**Exercise description:** All the lines below need to be output exactly, apart from any images.
BEGIN
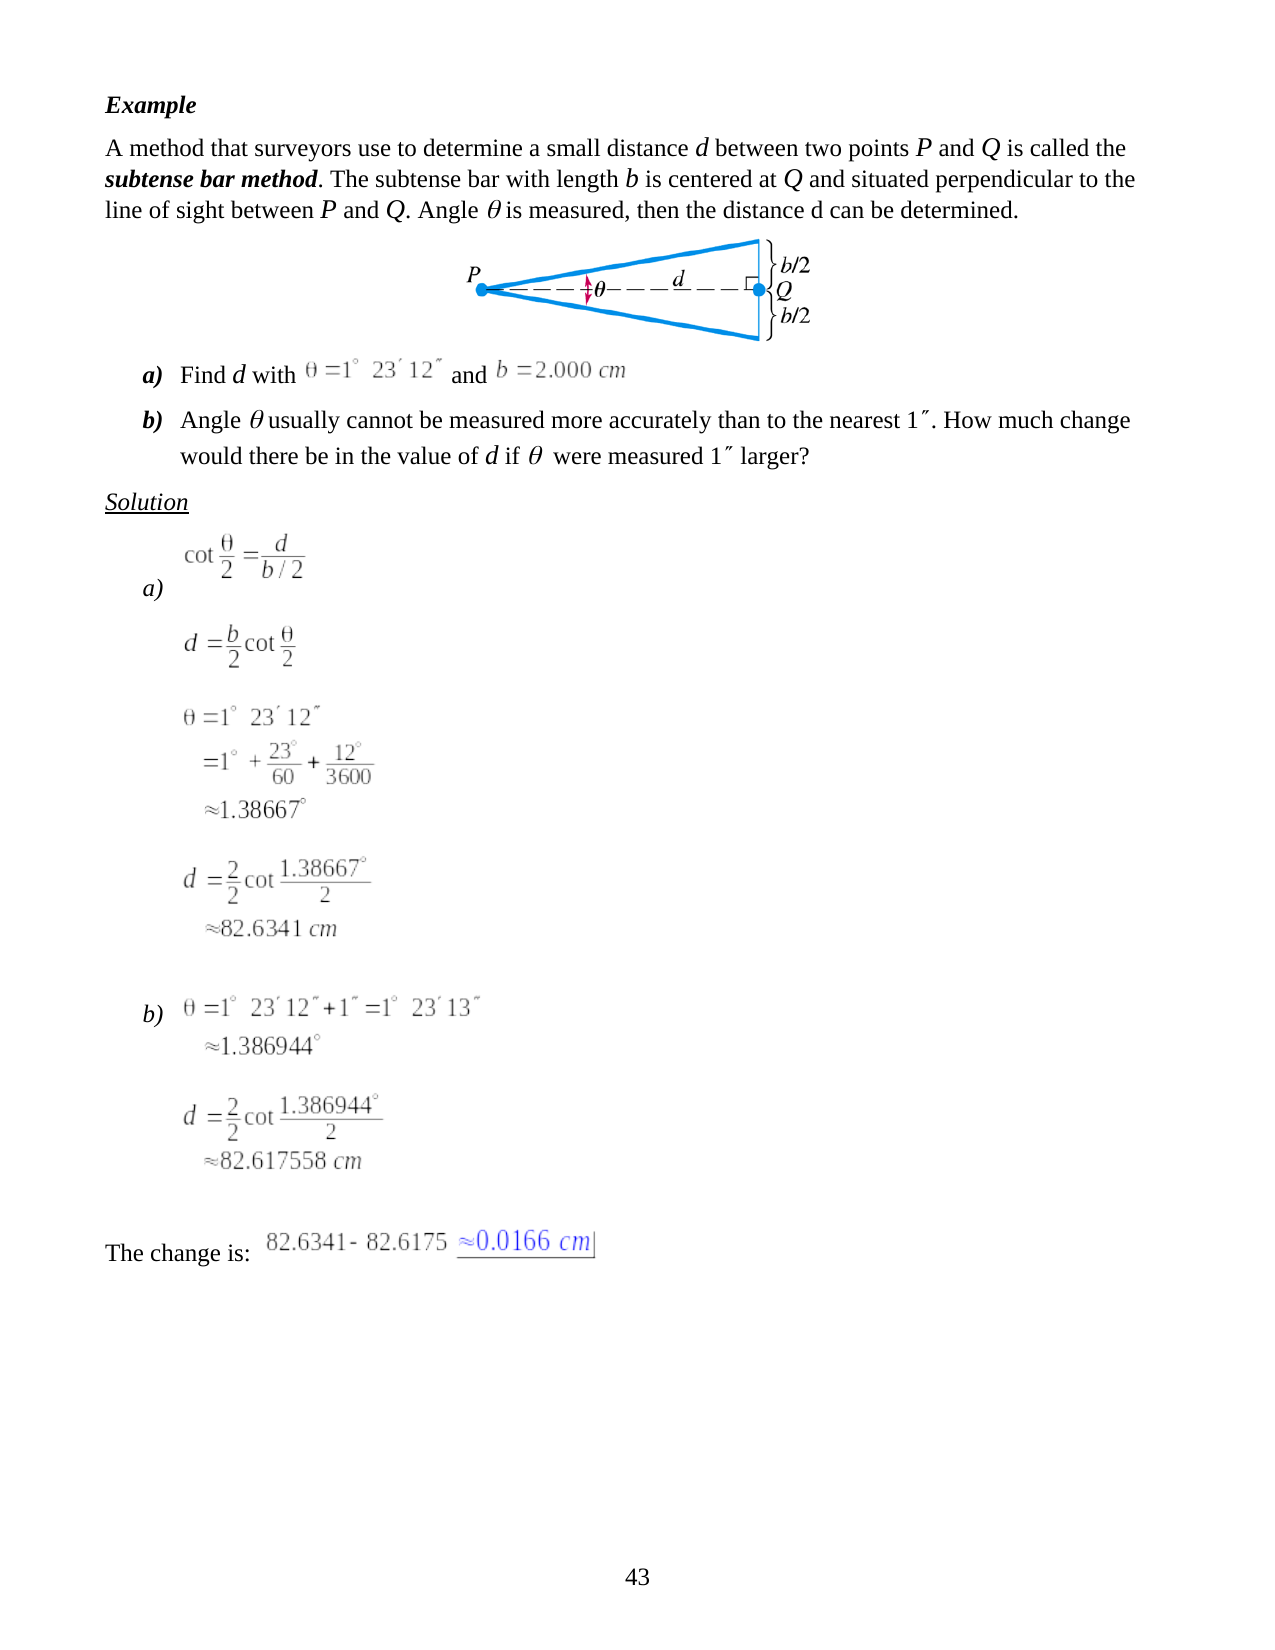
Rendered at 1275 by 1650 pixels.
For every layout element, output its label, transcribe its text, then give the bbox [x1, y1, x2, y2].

text Solution [105, 487, 1170, 516]
list Find d with and [142, 354, 1170, 390]
list Angle usually cannot be measured more accurately than to the nearest 1. How much change would there be in the value of d if were measured 1 larger? [142, 405, 1170, 470]
text Example [105, 90, 1170, 119]
picture [465, 237, 810, 342]
text A method that surveyors use to determine a small distance d between two points P and Q is called the subtense bar method. The subtense bar with length b is centered at Q and situated perpendicular to the line of sight between P and Q. Angle is measured, then the distance d can be determined. [105, 131, 1170, 225]
text The change is: [105, 1225, 1170, 1267]
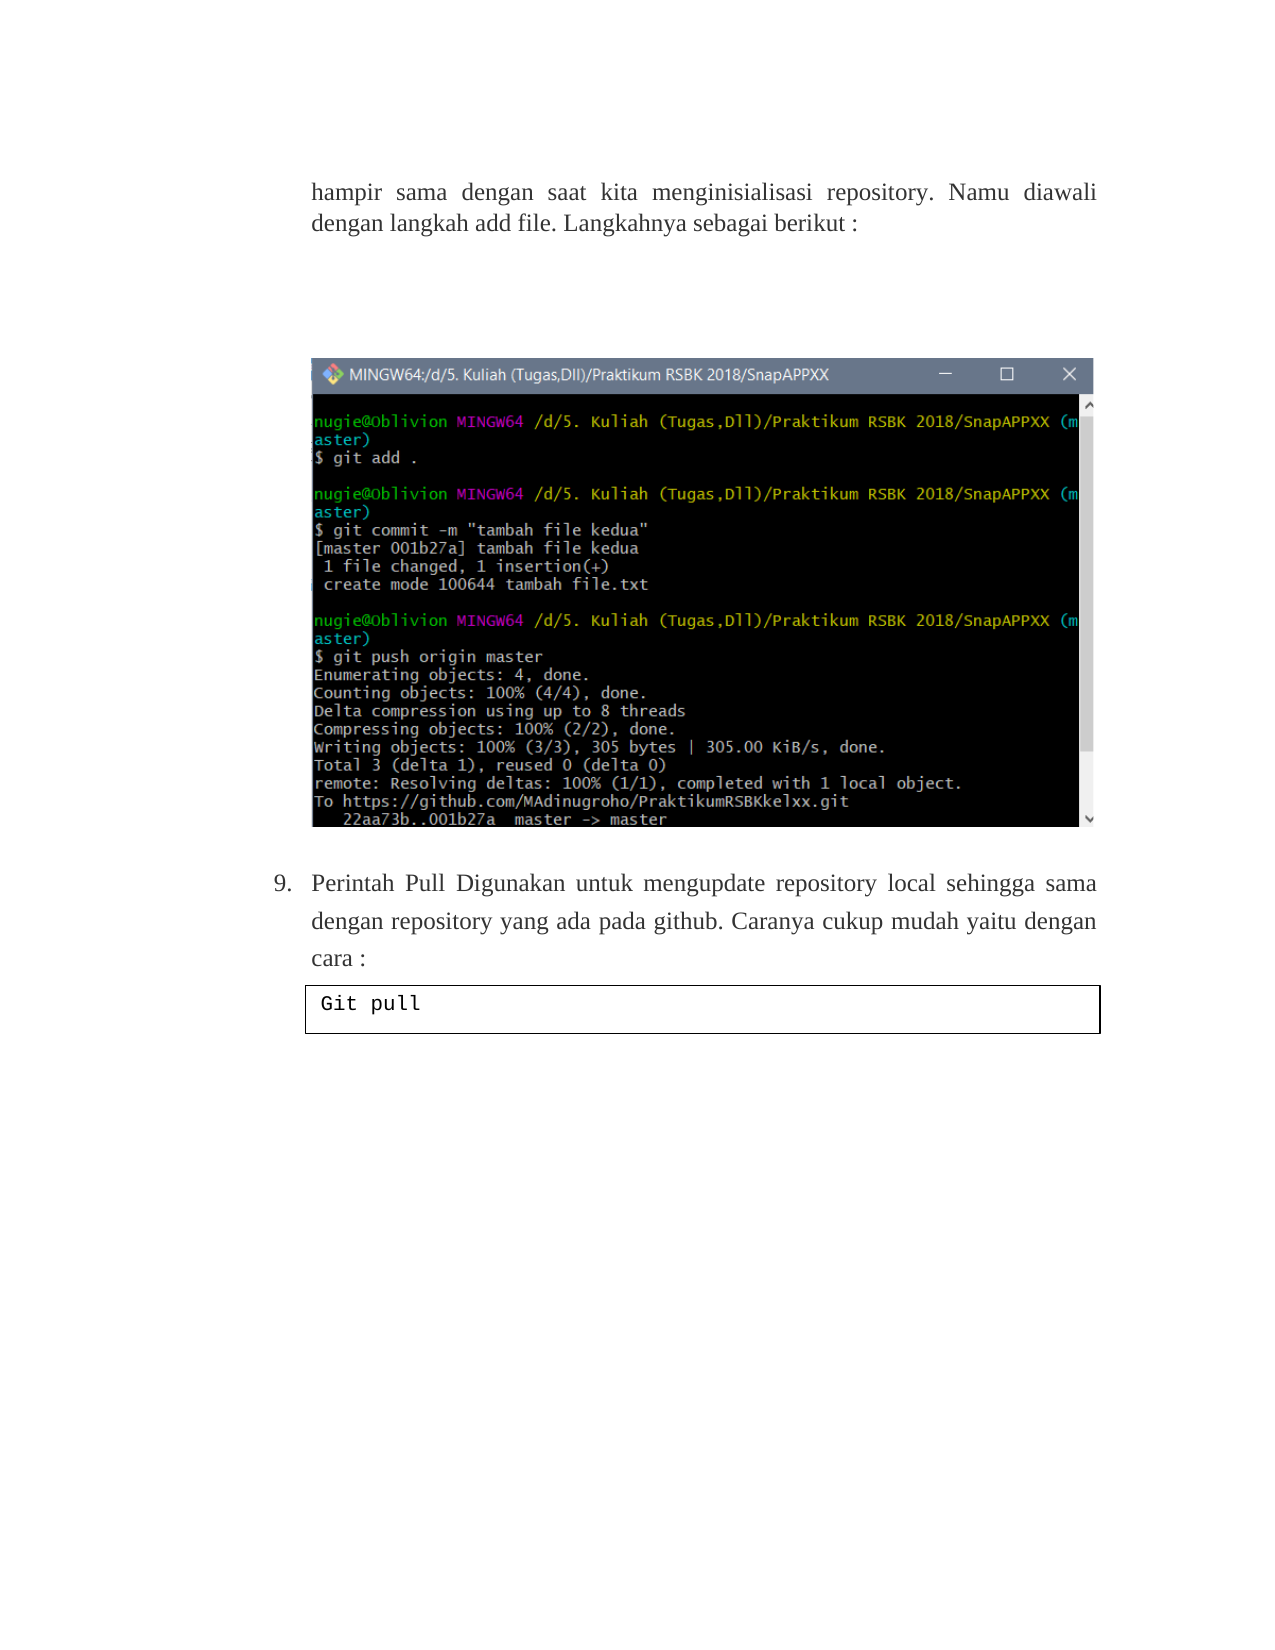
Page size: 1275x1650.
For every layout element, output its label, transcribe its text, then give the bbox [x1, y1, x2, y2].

picture [311, 358, 1094, 827]
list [274, 177, 1098, 237]
list Perintah Pull Digunakan untuk mengupdate repository local sehingga sama dengan repository yang ada pada github. Caranya cukup mudah yaitu dengan cara : [274, 860, 1098, 972]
END
**Result:**
Rendered at 1275 by 1650 pixels.
For every layout element, output its label, transcribe its text, then give the bbox [x1, y1, x2, y2].

text Solution [105, 487, 1170, 516]
list Find d with and [142, 354, 1170, 390]
list Angle usually cannot be measured more accurately than to the nearest 1. How much change would there be in the value of d if were measured 1 larger? [142, 405, 1170, 470]
text Example [105, 90, 1170, 119]
picture [465, 237, 810, 342]
text A method that surveyors use to determine a small distance d between two points P and Q is called the subtense bar method. The subtense bar with length b is centered at Q and situated perpendicular to the line of sight between P and Q. Angle is measured, then the distance d can be determined. [105, 131, 1170, 225]
text The change is: [105, 1225, 1170, 1267]
Page size: 1275x1650.
For every layout element, output its label, transcribe its text, then give the bbox [x1, y1, x2, y2].

picture [311, 358, 1094, 827]
list [274, 177, 1098, 237]
list Perintah Pull Digunakan untuk mengupdate repository local sehingga sama dengan repository yang ada pada github. Caranya cukup mudah yaitu dengan cara : [274, 860, 1098, 972]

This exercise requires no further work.